Más que una carta, te mereces un libro entero. Pero no podía
dejar escapar estos ratos en los que te echo de menos tanto que no paro de imaginar
lo que sería si aún estuvieras aquí, tú, entera.
Ha sido un año difícil. Y sin estar aquí has sabido
demostrarme la gran fortaleza que se ubica en el corazón de una familia unida.
Y digo sin estar aquí, aunque en el fondo sí que has estado… Apareciste como un
arco iris en una gran tormenta, tan en calma como siempre, serena, en paz, pero
increíblemente fuerte. Y a los pies de la cama del desequilibrio, supiste hacer
del apoyo familiar un pilar indestructible; nos dijiste, sin palabras, que no
nos ibas a dejar caer. Y así fue.
Muchos me dirán que no es algo real. La muerte es el final,
aseguran. ¿Y cómo explicarles yo la verdad que siento tan dentro? Saberte aquí,
dándome aliento cada vez que creo que no voy a llegar a la meta, demasiado
cansada para darme cuenta de todas las metas que ya he ido dejando atrás… ¿Cómo
argumentar que sé que no te has ido y que, en el fondo, nunca te irás? Hubo
quien me dijo que alguien sólo muere cuando desaparece del corazón de los suyos…
Temo decirte entonces que tú serás inmortal.
Tampoco intento retenerte aquí. La vida es un ciclo que todos
hemos de pasar, y conlleva un final. Sin embargo… ¿cómo dar final a un alma tan
grandiosa como la tuya? Fuiste siempre un corazón abierto, dispuesto a dar
hasta el último latido… E increíblemente, aún sigues ayudando a que los
nuestros no pierdan la fe. Fe en la vida, en lo que hace que ésta sea un viaje
inolvidable.
Sí… Me acuerdo tanto de ti. No puedo parar de pensar en
tantas cosas… En el día siguiente de tu funeral, asistí a un concurso literario… El tema trataba de las relaciones
intergeneracionales, y escribí sobre ti. Estabas allí. Igual que cuando
anunciaron que el primer premio era mío, y leí delante de todos lo que para mí
fue la mejor despedida que podía darte. Me decías que jamás dejase de creer que
los sueños pueden cumplirse, que todo esfuerzo tiene su recompensa.
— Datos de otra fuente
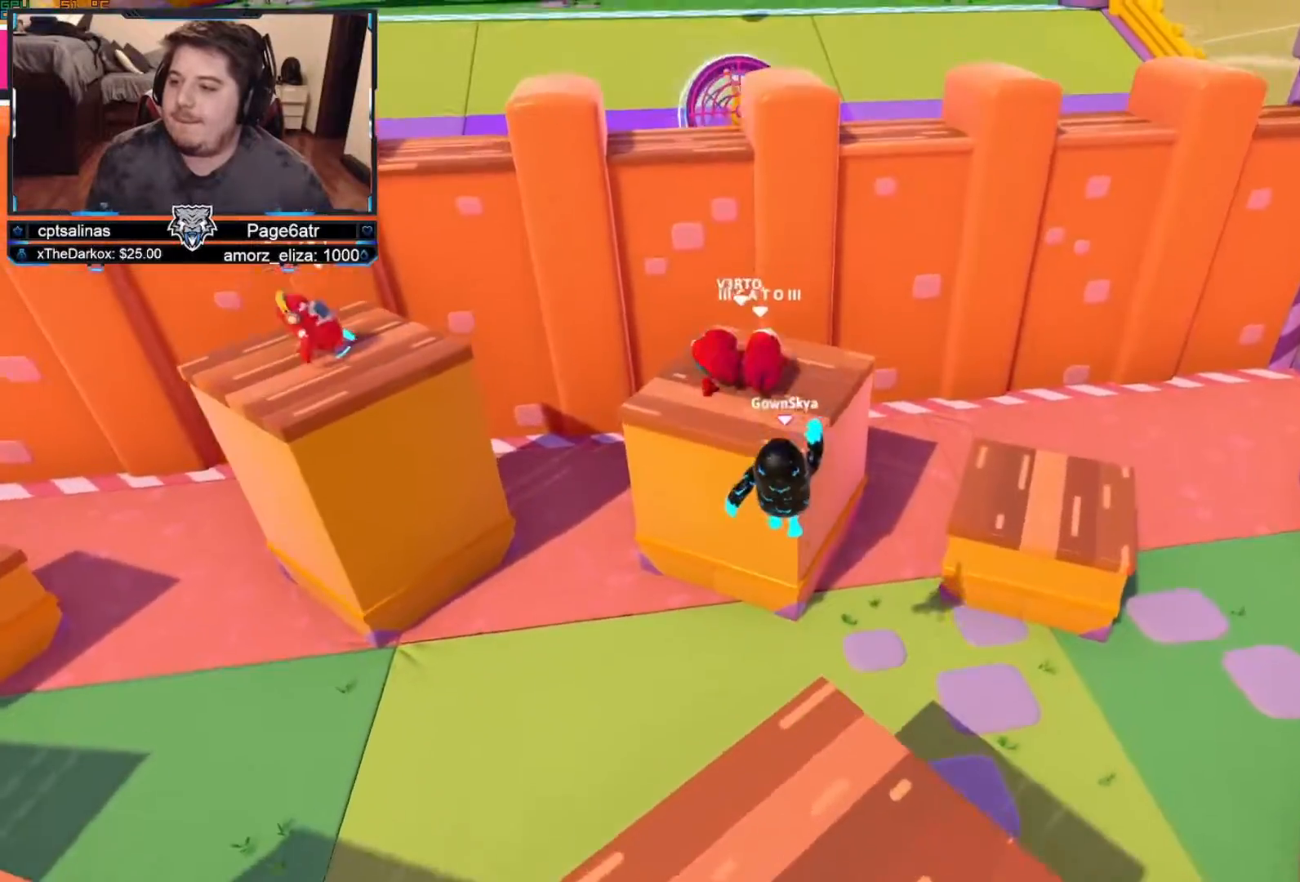
{"dt_ms": 500, "buttons": [], "left_stick": "up-left", "right_stick": "left", "events": [[67, "A", "up"], [100, "X", "up"], [100, "left_stick", "up-left"], [200, "right_stick", "left"]]}
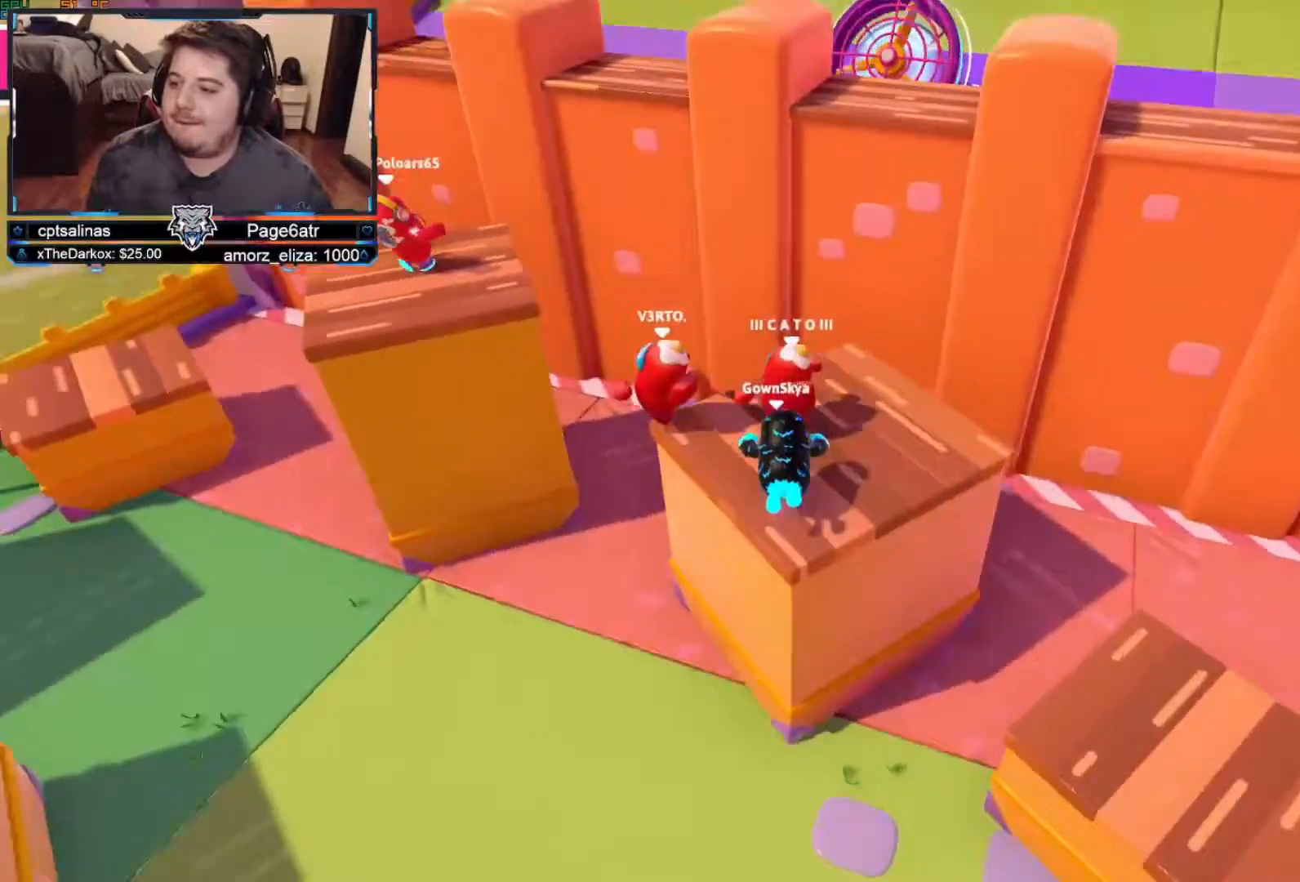
{"dt_ms": 500, "buttons": [], "left_stick": "up", "right_stick": "center", "events": [[283, "right_stick", "center"], [300, "left_stick", "up"]]}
Después, como decía, te instalaste en las cuatro paredes de
lo que parecía un laberinto sin salida. Y nos mostraste el camino, en silencio,
guiándonos con tu luz. Y nos enseñaste cómo, aunque la oscuridad parezca
absoluta, siempre hay un resquicio para ver las estrellas y esperar a que salga
de nuevo el sol.
Viniste y te fuiste casi volando como una paloma. Alzaste el
vuelo dejando tras de ti la estela del camino a seguir… El trazo fino que deja
un ángel al pasar por esta vida.
-Estoy ahí- nos decías. Pero sabías que ya podías irte, que
habíamos aprendido que las huellas de la vida son imborrables, pero que siempre
existe la oportunidad de crear unas nuevas, esta vez, mucho mejores.
Y hoy, aquí, a punto de acabar mis estudios, al menos la
parte universitaria, me pregunto cómo sería poder llamarte y decirte que ya
está, que he terminado, que he podido con todo. Y tú seguramente te reirías con
esa risa tan tuya que aún resuena en mi cabeza, y no dirías mucho más, porque
tú, como buen miembro de la familia, no eras de palabras.
Me pregunto cómo sería que pudieras venir aquí y ver cómo he
crecido, cómo me he convertido en una mujer, y cómo no he olvidado el ejemplo
que me diste. Que vieras que he aprendido bien que lo que importa es tener buen
corazón, y reír, reír mucho… Como tú también reías.
No es una carta de despedida, sólo una carta. Porque como
decía, sé que estás aquí, y a la vez no. Pero de igual manera, te quiero.